Durchblick auch bei schlechter Sicht
Zahlreiche Studien haben gezeigt: Mangelnde Aufmerksamkeit und schlechte Sicht sind die häufigsten Unfallursachen. Im Zuge von Ko-FAS haben Experten hierfür technische Lösungen entwickelt. Dank der im Projekt erstmals realisierten fahrzeugübergreifenden Informationsfusion in Kombination mit der Situationsanalyse werden Gefahren auch in unübersichtlichen Lagen frühzeitig erkannt. „So kann der Fahrer vor schwierigen Konstellationen gewarnt werden, die er aufgrund von Unaufmerksamkeit oder Sichtbehinderungen noch gar nicht erkennt.

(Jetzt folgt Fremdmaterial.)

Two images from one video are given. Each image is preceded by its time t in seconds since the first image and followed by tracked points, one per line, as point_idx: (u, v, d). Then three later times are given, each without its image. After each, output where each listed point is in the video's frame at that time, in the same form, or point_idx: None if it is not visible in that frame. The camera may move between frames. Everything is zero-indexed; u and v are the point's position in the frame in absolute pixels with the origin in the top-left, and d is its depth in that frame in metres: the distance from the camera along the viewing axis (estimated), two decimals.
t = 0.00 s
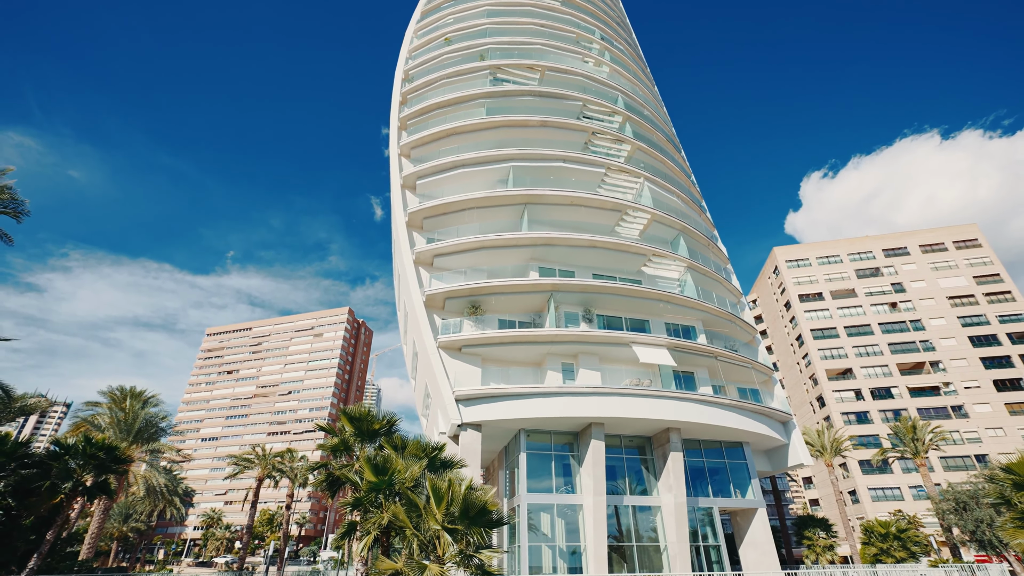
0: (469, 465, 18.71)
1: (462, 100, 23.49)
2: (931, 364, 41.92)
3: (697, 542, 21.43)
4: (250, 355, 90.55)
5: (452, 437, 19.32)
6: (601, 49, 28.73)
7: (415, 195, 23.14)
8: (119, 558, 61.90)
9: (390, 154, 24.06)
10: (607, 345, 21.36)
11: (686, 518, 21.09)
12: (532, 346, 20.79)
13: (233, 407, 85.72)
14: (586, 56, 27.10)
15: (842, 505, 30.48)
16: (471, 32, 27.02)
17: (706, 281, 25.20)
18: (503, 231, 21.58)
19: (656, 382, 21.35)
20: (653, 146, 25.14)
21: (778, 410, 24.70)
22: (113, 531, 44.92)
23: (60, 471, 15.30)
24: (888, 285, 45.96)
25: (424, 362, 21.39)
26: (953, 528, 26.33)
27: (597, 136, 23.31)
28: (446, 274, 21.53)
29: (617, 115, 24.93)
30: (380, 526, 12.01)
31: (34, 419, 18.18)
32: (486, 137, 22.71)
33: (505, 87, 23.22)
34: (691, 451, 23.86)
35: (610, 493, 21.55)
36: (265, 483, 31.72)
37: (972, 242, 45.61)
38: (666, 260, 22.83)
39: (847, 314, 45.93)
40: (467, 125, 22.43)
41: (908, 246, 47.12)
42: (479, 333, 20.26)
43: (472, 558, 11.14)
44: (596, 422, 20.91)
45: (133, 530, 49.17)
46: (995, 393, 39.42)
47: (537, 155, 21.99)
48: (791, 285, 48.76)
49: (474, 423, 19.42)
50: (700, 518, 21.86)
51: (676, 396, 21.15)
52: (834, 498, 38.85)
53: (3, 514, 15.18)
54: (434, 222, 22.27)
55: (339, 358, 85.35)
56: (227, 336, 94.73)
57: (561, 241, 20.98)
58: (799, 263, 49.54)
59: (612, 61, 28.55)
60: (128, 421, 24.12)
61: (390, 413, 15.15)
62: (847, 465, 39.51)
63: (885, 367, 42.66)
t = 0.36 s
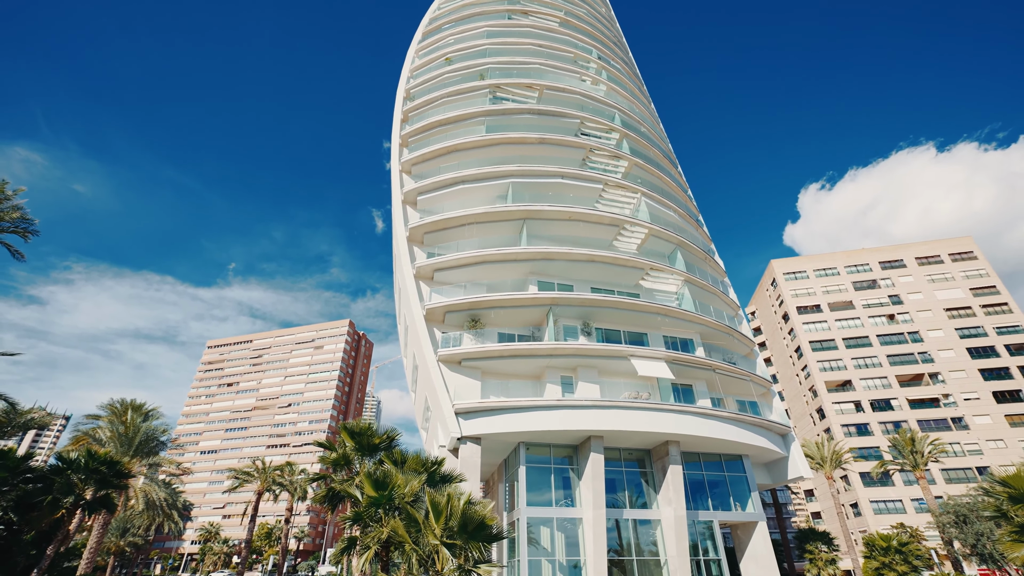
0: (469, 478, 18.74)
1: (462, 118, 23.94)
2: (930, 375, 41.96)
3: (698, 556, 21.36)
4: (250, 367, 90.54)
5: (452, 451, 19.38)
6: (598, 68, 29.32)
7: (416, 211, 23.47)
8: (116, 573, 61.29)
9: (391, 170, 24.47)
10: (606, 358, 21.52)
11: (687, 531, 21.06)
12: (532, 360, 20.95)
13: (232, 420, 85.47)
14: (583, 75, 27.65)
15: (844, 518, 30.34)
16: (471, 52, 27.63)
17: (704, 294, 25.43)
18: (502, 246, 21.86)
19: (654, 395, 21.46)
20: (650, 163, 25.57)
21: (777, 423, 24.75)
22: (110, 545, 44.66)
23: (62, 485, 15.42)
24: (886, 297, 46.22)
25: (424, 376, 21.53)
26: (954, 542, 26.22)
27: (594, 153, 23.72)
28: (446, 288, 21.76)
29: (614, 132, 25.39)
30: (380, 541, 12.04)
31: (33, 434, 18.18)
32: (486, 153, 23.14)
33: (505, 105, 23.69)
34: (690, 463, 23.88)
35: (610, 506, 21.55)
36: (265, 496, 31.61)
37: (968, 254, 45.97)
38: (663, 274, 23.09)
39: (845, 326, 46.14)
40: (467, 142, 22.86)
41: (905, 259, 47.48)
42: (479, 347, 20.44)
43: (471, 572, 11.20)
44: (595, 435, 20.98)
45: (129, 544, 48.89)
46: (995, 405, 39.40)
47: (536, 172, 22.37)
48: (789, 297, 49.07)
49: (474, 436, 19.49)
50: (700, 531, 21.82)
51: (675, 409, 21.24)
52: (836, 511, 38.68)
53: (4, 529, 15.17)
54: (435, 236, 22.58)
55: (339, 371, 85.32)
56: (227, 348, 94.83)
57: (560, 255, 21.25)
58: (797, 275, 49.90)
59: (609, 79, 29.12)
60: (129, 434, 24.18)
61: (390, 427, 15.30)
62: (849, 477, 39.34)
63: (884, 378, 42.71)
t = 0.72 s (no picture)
0: (469, 494, 18.74)
1: (464, 138, 24.43)
2: (930, 390, 41.93)
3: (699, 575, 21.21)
4: (250, 382, 90.47)
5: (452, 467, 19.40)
6: (596, 90, 29.94)
7: (418, 229, 23.81)
8: None
9: (394, 189, 24.90)
10: (606, 373, 21.63)
11: (688, 549, 20.95)
12: (532, 376, 21.08)
13: (232, 435, 85.16)
14: (582, 97, 28.25)
15: (846, 535, 30.12)
16: (472, 75, 28.29)
17: (702, 310, 25.63)
18: (503, 263, 22.15)
19: (654, 411, 21.54)
20: (648, 181, 26.00)
21: (777, 439, 24.74)
22: (107, 563, 44.23)
23: (64, 501, 15.59)
24: (884, 312, 46.41)
25: (425, 391, 21.65)
26: (958, 560, 26.00)
27: (593, 173, 24.16)
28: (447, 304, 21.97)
29: (612, 152, 25.85)
30: (380, 559, 12.00)
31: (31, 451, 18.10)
32: (486, 173, 23.57)
33: (505, 126, 24.19)
34: (691, 480, 23.84)
35: (611, 523, 21.47)
36: (264, 513, 31.43)
37: (965, 270, 46.28)
38: (662, 290, 23.34)
39: (844, 341, 46.26)
40: (468, 162, 23.30)
41: (903, 274, 47.78)
42: (479, 362, 20.60)
43: None
44: (595, 451, 21.02)
45: (126, 562, 48.41)
46: (997, 420, 39.30)
47: (536, 191, 22.75)
48: (788, 312, 49.30)
49: (474, 452, 19.53)
50: (701, 548, 21.71)
51: (675, 425, 21.29)
52: (839, 528, 38.36)
53: (4, 547, 14.39)
54: (436, 253, 22.87)
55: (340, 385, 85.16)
56: (228, 362, 94.84)
57: (559, 272, 21.51)
58: (795, 291, 50.24)
59: (607, 101, 29.71)
60: (131, 450, 24.29)
61: (391, 444, 15.46)
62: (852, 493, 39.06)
63: (885, 394, 42.67)
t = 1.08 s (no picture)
0: (469, 514, 18.65)
1: (465, 161, 24.90)
2: (932, 408, 41.78)
3: None
4: (250, 399, 90.11)
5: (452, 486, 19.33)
6: (594, 114, 30.58)
7: (420, 248, 24.12)
8: None
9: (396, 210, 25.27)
10: (606, 392, 21.69)
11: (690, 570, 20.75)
12: (532, 395, 21.15)
13: (230, 452, 84.55)
14: (580, 120, 28.84)
15: (851, 555, 29.75)
16: (473, 100, 28.91)
17: (701, 329, 25.76)
18: (503, 282, 22.39)
19: (654, 430, 21.54)
20: (646, 202, 26.39)
21: (778, 458, 24.65)
22: None
23: (63, 522, 15.69)
24: (883, 330, 46.53)
25: (425, 410, 21.69)
26: None
27: (591, 194, 24.58)
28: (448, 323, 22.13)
29: (610, 174, 26.31)
30: None
31: (30, 471, 18.05)
32: (487, 194, 23.97)
33: (505, 149, 24.69)
34: (692, 499, 23.69)
35: (612, 543, 21.29)
36: (262, 533, 31.13)
37: (962, 287, 46.54)
38: (660, 309, 23.50)
39: (844, 358, 46.26)
40: (469, 184, 23.73)
41: (900, 292, 48.04)
42: (479, 381, 20.68)
43: None
44: (596, 470, 20.98)
45: None
46: (1000, 438, 39.09)
47: (535, 212, 23.12)
48: (787, 330, 49.41)
49: (474, 471, 19.49)
50: (704, 569, 21.50)
51: (675, 444, 21.28)
52: (843, 549, 37.88)
53: None
54: (438, 272, 23.13)
55: (339, 403, 84.77)
56: (228, 380, 94.60)
57: (559, 291, 21.72)
58: (793, 308, 50.50)
59: (605, 124, 30.32)
60: (129, 470, 24.27)
61: (392, 464, 15.54)
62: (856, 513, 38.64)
63: (886, 412, 42.53)
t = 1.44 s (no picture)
0: (469, 534, 18.53)
1: (465, 182, 25.34)
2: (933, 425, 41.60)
3: None
4: (249, 417, 89.71)
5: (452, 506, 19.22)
6: (592, 136, 31.16)
7: (421, 268, 24.39)
8: None
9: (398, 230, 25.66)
10: (606, 410, 21.72)
11: None
12: (532, 413, 21.17)
13: (228, 471, 83.82)
14: (579, 143, 29.39)
15: None
16: (473, 123, 29.53)
17: (701, 347, 25.88)
18: (503, 301, 22.60)
19: (654, 448, 21.51)
20: (644, 222, 26.77)
21: (779, 476, 24.51)
22: None
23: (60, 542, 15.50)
24: (882, 347, 46.61)
25: (425, 428, 21.70)
26: None
27: (589, 215, 24.96)
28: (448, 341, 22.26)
29: (608, 195, 26.73)
30: None
31: (25, 491, 18.03)
32: (487, 215, 24.32)
33: (505, 171, 25.14)
34: (694, 518, 23.51)
35: (614, 564, 21.08)
36: (260, 553, 30.78)
37: (959, 304, 46.77)
38: (659, 327, 23.65)
39: (844, 375, 46.26)
40: (470, 205, 24.10)
41: (898, 309, 48.26)
42: (480, 400, 20.72)
43: None
44: (596, 489, 20.91)
45: None
46: (1003, 456, 38.84)
47: (535, 232, 23.43)
48: (787, 347, 49.57)
49: (474, 490, 19.43)
50: None
51: (675, 462, 21.23)
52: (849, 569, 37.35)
53: None
54: (439, 291, 23.35)
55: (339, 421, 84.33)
56: (228, 397, 94.34)
57: (559, 309, 21.91)
58: (792, 325, 50.74)
59: (603, 146, 30.89)
60: (128, 489, 24.21)
61: (391, 484, 15.57)
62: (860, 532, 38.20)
63: (888, 429, 42.33)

Man gewinnt wertvolle Zeit für eine angemessene Reaktion. Gefährliche Situationen, zum Beispiel Notbremsungen, werden vermieden“, sagt Professor Dietmayer. Wie der Fahrer gewarnt werden muss, damit er sich unterstützt und nicht bevormundet fühlt, wurde im Zuge von Ko-FAS im Fahrsimulator erforscht.
Die Sensorausstattung der Kreuzung sowie Sensorverarbeitungsalgorithmen zur Erfassung und Verfolgung aller Verkehrsteilnehmer sind am Ulmer Institut für Mess-, Regel- und Mikrotechnik entwickelt worden. Zur Erfassung anderer Verkehrsteilnehmer im Fahrzeug sowie zur fahrzeugübergreifenden Fusion haben die Wissenschaftler um Klaus Dietmayer im Innovationszentrum driveU geforscht, das sie gemeinsam mit der Daimler AG betreiben.
Dass die Kommunikation zwischen Kreuzung und Fahrzeugen funktioniert, konnten die Ingenieure bei der Fahrdemonstration in Aschaffenburg zeigen: Die „intelligente Kreuzung“ ist also keine ferne Zukunftsvision. Entsprechend ausgerüstete Autos könnten in einigen Jahren marktreif sein und Unfallschwerpunkte in den Städten sicherer machen.
Über die Forschungsinitiative Ko-FAS
Ko-FAS ist eine gemeinsame Forschungsinitiative deutscher Automobilhersteller, Fahrzeugzulieferer, Universitäten, Hochschulen sowie Instituten von Forschungsgesellschaften aus ganz Deutschland. Darunter sind die Technischen Universitäten Darmstadt und München, das Karlsruher Institut für Technologie, die Universitäten Ulm und Passau, die Hochschule Aschaffenburg sowie zwei Fraunhofer-Institute. Wichtige Industriepartner sind unter anderem BMW, Daimler sowie Continental, Delphi und SICK. Ko-FAS wird gefördert und unterstützt durch das Bundesministerium für Wirtschaft und Technologie, die Stadt Aschaffenburg und den TÜV Rheinland.
Am 18. Und 19.September hat die Universität Ulm mit den anderen Forschungspartnern an der Ko-FAS Anschlusspräsentation teilgenommen. In Aschaffenburg wurden die fachlichen Inhalte und die wichtigsten Forschungsergebnisse der 17 Partner in Vorträgen präsentiert. Weiterhin standen Fahrdemonstrationen auf dem Programm.